Outside of Illinois, Kentucky, and Indiana, the 2017 Conrad 30 J-1 waiver season has started off pretty much as expected. In line with its norm of receiving over 30 applications on opening day, the Texas J-1 waiver program closed after receiving 35 applications on September 1st. The Connecticut J-1 waiver program also closed shortly after opening on October 3rd, having received 37 applications on the first day. If you are thinking as you are reading this that there are a lot of physicians and employers who are disappointed at having missed out on waiver slots in Texas or Connecticut, consider those who were vying for waivers in The Sunshine State – the Florida Department of Health’s J-1 waiver program received a whopping total of 59 applications upon opening on October 3rd.

No other states’ J-1 waiver programs filled up quite as quickly as Texas, Connecticut, or Florida, but that does not mean that those are the only states that are full. Maryland’s J-1 waiver program is also full, having received 30 applications by October 11th. The Conrad 30 J-1 waiver programs in South Carolina and West Virginia are both currently full as well, though these states’ programs are somewhat unique in that they have procedures for being pre-approved for slots. The South Carolina J-1 waiver program’s full complement of 30 slots was reserved as of about the middle of September, though interested parties can still be put on the program’s waiting list (in case anyone who has reserved a slot has a change of heart), and the West Virginia J-1 waiver program had already issued preliminary approvals for 30 applications by the end of September. It remains to be seen just how many of these slots will be filled by the September 30, 2017 end to the 2017 waiver cycle. The South Carolina J-1 waiver program wound up filling just 21 of its 30 slots in the 2016 cycle despite of the fact that all were reserved at one point, and only 17 of the West Virginia J-1 waiver program’s 30 waiver slots were filled once all was said and done.
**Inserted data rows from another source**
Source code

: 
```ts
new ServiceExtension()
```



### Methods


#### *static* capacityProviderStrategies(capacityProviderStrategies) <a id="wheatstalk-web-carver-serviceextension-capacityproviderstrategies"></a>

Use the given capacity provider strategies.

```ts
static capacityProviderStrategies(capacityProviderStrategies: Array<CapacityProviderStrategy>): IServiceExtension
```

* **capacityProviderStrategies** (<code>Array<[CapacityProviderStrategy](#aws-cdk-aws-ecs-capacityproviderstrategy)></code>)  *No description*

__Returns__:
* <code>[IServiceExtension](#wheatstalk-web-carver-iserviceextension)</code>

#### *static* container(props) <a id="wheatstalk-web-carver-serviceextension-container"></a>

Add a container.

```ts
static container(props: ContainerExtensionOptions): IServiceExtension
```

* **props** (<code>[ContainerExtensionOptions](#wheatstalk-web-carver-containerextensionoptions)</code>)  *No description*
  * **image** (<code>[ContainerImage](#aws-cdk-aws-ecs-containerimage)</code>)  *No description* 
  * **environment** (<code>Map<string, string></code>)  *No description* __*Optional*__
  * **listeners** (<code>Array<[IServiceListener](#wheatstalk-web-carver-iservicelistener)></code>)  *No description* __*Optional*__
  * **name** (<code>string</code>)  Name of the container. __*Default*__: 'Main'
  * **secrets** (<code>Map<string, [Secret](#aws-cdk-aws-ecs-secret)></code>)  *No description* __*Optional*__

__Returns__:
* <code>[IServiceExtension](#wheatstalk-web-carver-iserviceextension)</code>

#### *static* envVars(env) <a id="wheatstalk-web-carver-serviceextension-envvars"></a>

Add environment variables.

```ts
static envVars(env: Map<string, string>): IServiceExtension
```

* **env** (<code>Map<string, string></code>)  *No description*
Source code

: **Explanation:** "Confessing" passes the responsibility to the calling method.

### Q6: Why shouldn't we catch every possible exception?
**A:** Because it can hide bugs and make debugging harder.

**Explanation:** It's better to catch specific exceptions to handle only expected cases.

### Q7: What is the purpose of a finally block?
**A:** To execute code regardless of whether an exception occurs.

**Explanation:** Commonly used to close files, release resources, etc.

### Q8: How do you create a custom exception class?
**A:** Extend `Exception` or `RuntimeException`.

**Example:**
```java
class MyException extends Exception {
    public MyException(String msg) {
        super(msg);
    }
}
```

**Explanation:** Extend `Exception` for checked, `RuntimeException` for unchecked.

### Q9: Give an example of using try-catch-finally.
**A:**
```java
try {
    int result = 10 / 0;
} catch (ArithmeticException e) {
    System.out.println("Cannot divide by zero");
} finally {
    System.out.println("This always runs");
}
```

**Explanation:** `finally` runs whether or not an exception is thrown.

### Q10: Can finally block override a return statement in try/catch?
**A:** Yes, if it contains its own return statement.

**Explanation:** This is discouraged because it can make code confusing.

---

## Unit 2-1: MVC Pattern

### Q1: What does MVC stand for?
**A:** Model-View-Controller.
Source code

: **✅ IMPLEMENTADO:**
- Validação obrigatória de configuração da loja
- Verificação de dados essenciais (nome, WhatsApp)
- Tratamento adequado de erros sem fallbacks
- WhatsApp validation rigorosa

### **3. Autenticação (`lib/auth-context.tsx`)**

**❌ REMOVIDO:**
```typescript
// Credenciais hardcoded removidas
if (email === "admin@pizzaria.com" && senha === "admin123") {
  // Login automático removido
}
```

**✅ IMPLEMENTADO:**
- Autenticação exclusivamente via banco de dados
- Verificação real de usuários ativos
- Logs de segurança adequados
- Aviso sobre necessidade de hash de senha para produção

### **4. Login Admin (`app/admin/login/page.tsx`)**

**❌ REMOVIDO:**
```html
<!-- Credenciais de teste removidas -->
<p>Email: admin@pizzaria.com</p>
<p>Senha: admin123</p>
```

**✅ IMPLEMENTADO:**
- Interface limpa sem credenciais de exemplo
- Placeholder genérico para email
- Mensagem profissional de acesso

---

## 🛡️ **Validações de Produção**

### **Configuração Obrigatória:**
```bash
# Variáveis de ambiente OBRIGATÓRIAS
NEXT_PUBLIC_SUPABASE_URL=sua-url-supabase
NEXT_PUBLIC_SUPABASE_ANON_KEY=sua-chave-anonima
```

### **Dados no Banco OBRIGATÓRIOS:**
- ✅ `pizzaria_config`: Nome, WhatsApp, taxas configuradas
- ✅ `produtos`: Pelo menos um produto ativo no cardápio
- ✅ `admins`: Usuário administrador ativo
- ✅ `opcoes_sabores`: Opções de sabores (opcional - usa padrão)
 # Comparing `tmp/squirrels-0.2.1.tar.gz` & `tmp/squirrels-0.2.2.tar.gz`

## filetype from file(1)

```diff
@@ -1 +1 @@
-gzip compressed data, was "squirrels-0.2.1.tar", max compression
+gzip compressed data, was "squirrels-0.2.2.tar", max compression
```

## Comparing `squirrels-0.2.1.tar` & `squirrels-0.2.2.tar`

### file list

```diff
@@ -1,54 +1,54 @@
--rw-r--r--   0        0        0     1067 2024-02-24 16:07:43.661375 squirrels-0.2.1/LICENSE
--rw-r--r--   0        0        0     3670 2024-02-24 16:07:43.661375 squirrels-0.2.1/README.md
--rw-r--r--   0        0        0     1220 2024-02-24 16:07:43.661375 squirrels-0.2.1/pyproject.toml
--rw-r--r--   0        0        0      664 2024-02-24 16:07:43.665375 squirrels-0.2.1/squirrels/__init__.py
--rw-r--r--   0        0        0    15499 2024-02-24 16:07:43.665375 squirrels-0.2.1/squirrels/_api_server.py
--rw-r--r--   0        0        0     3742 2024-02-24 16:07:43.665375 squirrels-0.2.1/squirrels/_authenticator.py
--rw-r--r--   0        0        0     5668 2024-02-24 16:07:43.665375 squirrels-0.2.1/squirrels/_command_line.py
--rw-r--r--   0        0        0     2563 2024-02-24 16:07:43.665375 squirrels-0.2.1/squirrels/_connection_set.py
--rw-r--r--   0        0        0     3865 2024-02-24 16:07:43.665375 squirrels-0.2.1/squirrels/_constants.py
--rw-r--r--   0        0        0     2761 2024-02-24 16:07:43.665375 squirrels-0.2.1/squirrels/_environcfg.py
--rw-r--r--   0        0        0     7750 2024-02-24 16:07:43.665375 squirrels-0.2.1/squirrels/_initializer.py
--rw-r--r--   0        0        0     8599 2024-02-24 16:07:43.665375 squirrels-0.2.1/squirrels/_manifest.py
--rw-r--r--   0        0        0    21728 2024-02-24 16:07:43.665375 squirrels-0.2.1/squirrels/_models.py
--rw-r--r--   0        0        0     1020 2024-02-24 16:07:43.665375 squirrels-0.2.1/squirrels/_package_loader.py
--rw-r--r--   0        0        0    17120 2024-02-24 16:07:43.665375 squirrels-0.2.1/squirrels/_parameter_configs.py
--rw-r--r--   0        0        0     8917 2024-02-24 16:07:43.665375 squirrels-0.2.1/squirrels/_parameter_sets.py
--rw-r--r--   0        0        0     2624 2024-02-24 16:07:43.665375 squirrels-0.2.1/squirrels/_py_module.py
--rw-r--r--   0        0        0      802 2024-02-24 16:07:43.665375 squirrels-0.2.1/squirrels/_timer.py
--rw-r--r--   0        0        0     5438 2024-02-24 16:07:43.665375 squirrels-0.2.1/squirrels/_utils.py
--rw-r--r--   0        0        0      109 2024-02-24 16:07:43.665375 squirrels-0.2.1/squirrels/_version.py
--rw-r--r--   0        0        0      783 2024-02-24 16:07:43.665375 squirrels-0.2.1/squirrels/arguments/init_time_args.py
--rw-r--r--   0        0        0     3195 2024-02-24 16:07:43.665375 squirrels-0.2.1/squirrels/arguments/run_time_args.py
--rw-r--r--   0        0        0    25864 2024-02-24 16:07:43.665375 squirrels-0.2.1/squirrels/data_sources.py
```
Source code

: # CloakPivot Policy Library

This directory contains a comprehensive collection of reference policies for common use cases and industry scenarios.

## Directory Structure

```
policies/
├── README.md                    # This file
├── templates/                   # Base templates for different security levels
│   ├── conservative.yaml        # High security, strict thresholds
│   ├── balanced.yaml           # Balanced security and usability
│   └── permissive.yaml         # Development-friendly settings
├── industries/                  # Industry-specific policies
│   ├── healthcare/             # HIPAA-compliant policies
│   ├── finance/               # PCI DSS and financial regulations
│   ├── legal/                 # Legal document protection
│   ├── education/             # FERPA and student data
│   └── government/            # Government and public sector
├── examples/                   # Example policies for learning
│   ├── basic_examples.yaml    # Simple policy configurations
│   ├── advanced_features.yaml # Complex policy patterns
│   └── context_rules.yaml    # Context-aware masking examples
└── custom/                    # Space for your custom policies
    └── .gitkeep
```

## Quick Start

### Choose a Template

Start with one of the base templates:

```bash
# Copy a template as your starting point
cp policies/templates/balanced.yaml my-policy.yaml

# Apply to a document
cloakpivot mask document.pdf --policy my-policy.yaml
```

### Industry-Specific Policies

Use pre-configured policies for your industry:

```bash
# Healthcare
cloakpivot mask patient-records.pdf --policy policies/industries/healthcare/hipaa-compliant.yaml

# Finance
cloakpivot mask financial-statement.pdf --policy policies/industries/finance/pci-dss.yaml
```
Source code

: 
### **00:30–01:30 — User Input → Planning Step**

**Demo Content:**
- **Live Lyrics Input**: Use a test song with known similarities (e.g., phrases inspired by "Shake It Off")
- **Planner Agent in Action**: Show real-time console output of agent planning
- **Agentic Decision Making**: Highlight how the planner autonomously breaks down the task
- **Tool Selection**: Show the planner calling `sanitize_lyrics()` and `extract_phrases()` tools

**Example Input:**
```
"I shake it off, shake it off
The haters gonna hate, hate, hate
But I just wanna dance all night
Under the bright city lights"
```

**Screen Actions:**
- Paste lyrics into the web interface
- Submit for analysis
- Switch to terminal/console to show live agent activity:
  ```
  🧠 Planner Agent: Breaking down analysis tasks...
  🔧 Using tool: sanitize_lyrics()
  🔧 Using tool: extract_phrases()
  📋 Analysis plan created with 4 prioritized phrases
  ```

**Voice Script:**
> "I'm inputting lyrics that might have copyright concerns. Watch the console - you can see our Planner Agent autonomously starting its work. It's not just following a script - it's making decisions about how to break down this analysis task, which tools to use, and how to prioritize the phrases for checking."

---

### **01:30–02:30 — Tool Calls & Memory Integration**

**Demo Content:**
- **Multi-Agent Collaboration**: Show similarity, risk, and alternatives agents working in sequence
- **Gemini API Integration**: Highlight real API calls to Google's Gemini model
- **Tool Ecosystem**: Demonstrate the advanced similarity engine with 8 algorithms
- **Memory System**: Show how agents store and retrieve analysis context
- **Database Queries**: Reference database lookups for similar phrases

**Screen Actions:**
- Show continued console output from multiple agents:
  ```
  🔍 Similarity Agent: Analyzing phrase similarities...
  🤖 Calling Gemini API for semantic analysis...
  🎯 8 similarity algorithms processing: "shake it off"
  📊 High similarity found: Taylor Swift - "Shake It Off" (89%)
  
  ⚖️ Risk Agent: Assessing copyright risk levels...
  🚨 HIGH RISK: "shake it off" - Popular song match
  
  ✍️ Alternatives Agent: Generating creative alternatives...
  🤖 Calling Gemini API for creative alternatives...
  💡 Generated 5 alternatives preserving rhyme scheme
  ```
Rounding out the list of states whose J-1 waiver programs have been popular thus far into the 2017 cycle are Minnesota, California, and Missouri. When we approached the Minnesota J-1 waiver program on the morning of the program’s November 30th application deadline to ask how many applications had been submitted, the program’s contact person said he was confident he had over 30 applications even without counting the applications in the box before him.

It is too early to tell how many applications were submitted to the J-1 waiver programs in Michigan or New York, which are both among the most competitive states in the US when it comes to waivers, but the truth will come out soon enough. Michigan’s J-1 waiver program has an internal policy that the number of applications received will not be revealed until after it has determined which ones will be recommended for approval, but the program almost never has slots left over after the November 1st application deadline and we expect for that to have been the case this year as well. The New York J-1 waiver program is similarly oversubscribed on an annual basis. Applications for J-1 waivers through New York’s J-1 waiver program had to be postmarked by November 30th, and we will all be shocked if fewer than 30 applications were submitted. Meanwhile, the J-1 waiver programs in California in Missouri ended the month of November having received 24 and 17 applications, respectively.

If you have not submitted your J-1 waiver application and are considering a state other than those listed above, you are in luck – slots should still be up for grabs! Just be sure you do not delay too much longer, though, as it is impossible to know just how long available waiver slots will last. Just ask the specialists who applied in Indiana.